QUESTION AUTOMATION (STUDIO OR STUDIOX)

How could I copy the following text in word to my Excel file.

What I need to copy are the numbers indicated in the image (in the ID section of my excel) and their respective texts in the “I want” section of my excel file.

Attached screenshots:

image

excel to which I want to incorporate that information both in “ID” and in “I WANT”

Hello,

I’m going to draft the concept here. This can be fine tuned based on how efficiently these steps can be toned down.

If your input is an image then I am thinking you scrape the entire text into a single paragraph.

  • The challenge will be the quality of the text read from the image
  • If your input is a bulleted text list then it might not be much of an issue

Assuming you got the text into a paragraph:

  • Split it into single lines or read the text line by line.
  • If not split each line it into an Array using the Line-Break as the splitting character

Next would be to loop the collection and read each line within an Excel Application Scope:
Use RegEx to find the position of the first alphabet - this would be the start of the text after the bullet number. Example, for : 1.1. Login, the first alphabet is the letter L

  • The reason I’m saying RegEx is that your bullet numbering is varying based on the nested levels of your text.
  • If you don’t prefer RegEx, the other way is to find the last occurrence of the period “.” character which is usually before the bullet text begins - this may not be reliable if your bullet text has periods in them

Once you get the position:

  • You read anything before this position as the bullet number
  • Read anything after this position as the bullet text
  • Use Write Cell to write bullet number to cell A{X}
  • Use Write cell to write bullet text to cell E{X}
  • Increment counter {X} by 1 to move to the next line
1 Like

Thank you very much for the quick answer !!

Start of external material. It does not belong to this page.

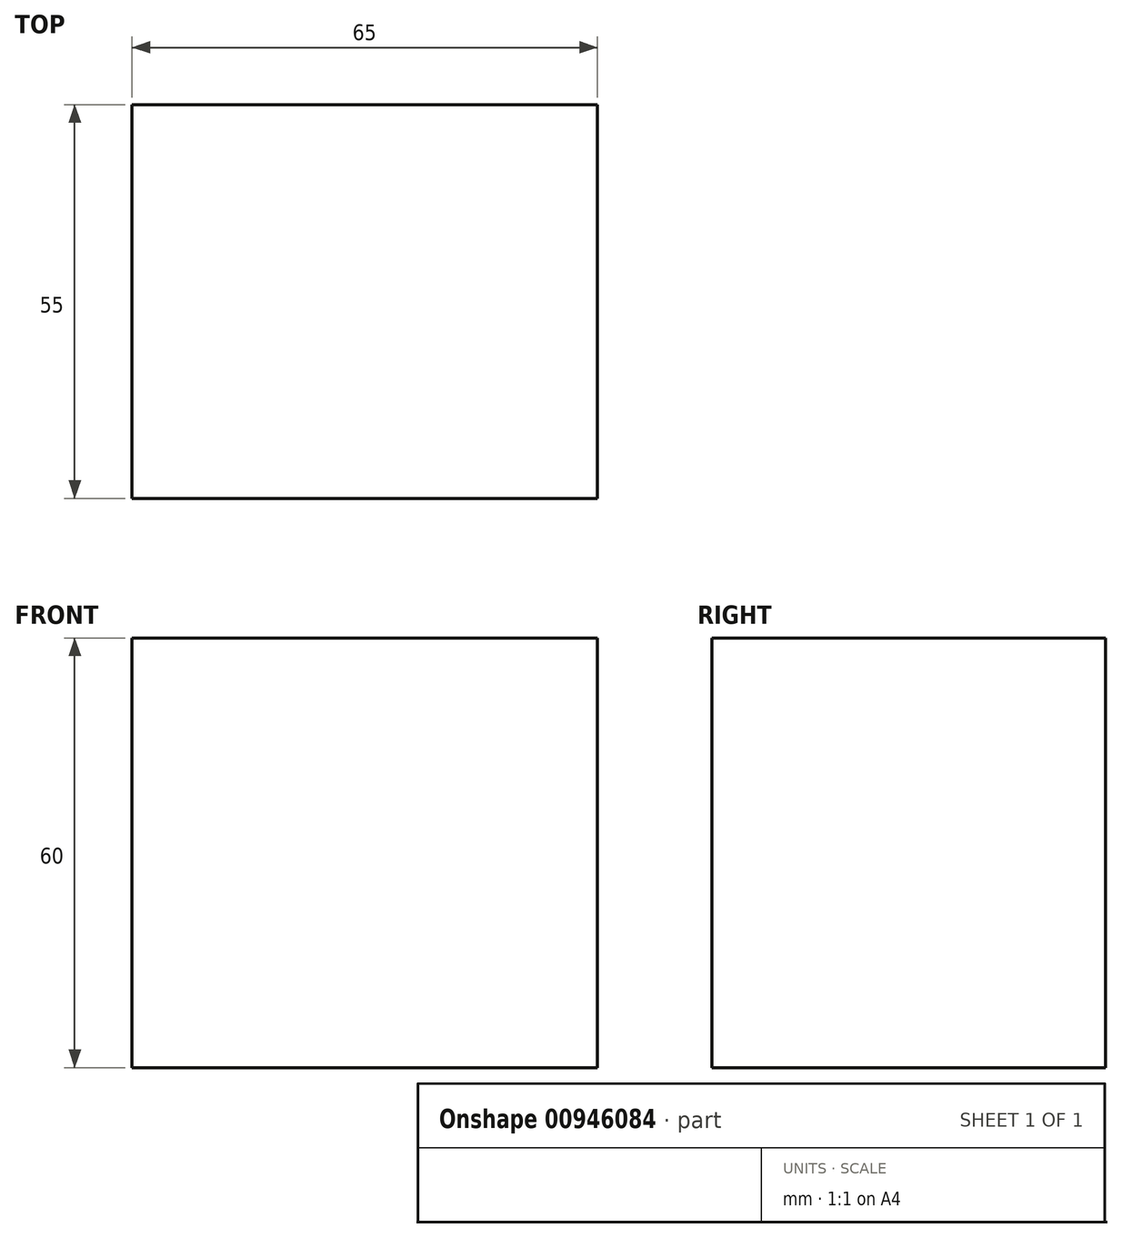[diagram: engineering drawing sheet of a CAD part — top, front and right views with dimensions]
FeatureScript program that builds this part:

in my case it is a text with bullets !!!
Would it be possible to show the implementation in code of what you explained to me?

again, thank you very much!

I tried to do this to keep the text, but the subject that by staying with the first value already discards the rest of the text. How could I fix it?

I have something set up quickly. It picks up after you get the text into a string. In my example, I have mocked up the text by writing it to a notepad file.

You can see the output is as you expect. The Bullets are in Column A and the text goes into Column E. The solution covers different kind of bullets provided they have periods as separators. Other kind of bullets will need modifications to the code.

You have to change the file paths accordingly for this example to work on your end.

Test_RegEx_Bulleted_Text.xaml (13.1 KB)
AgustinInputFile.txt (234 Bytes)
AgustinOutputFile.xlsx (9.0 KB)

Hope this helps.

great, thank you very much!

Could you explain the following 3 images to me, that I do not quite understand?

image

image

Files.ReadAllLines() is a way to read multi-line text into an array . Each line of text is assigned as a cell in the array.

matchBullet is a regular expression string that helps identify numbers separated by periods in each bulleted line. The detail is beyond the scope of this conversation.

Simply put, If your line is “1.2.1. This is my Sample Bullet”, then the expression against matchBullet identifies just the "1.2.1. " portion of your bulleted text.

regexBullet is a method of preparing the RegEx expression for use in code because matchBullet by itself is simply a string and can’t do much

In the Body, you pick each line and run it through the regular expression. The function regexBullet.Match returns only one match it has encountered in the line. From the above example it returns "1.2.1 " into the bulletMatch variable

Next, you pull that bullet number into a string variable sBullet

Lastly, a convenient way to get the bullet text is by using the bullet number. The text is anything that is a portion of the string (or substring) that follows the bullet. In other words, the starting position of the bullet text is the length of the bullet number.

Consequently, the substring function pulls “This is my Sample Bullet” portion into a variable named sBulletText

I hope this helps you get a bit more clarity on how the code works.

thanks

1 Like

This topic was automatically closed 3 days after the last reply. New replies are no longer allowed.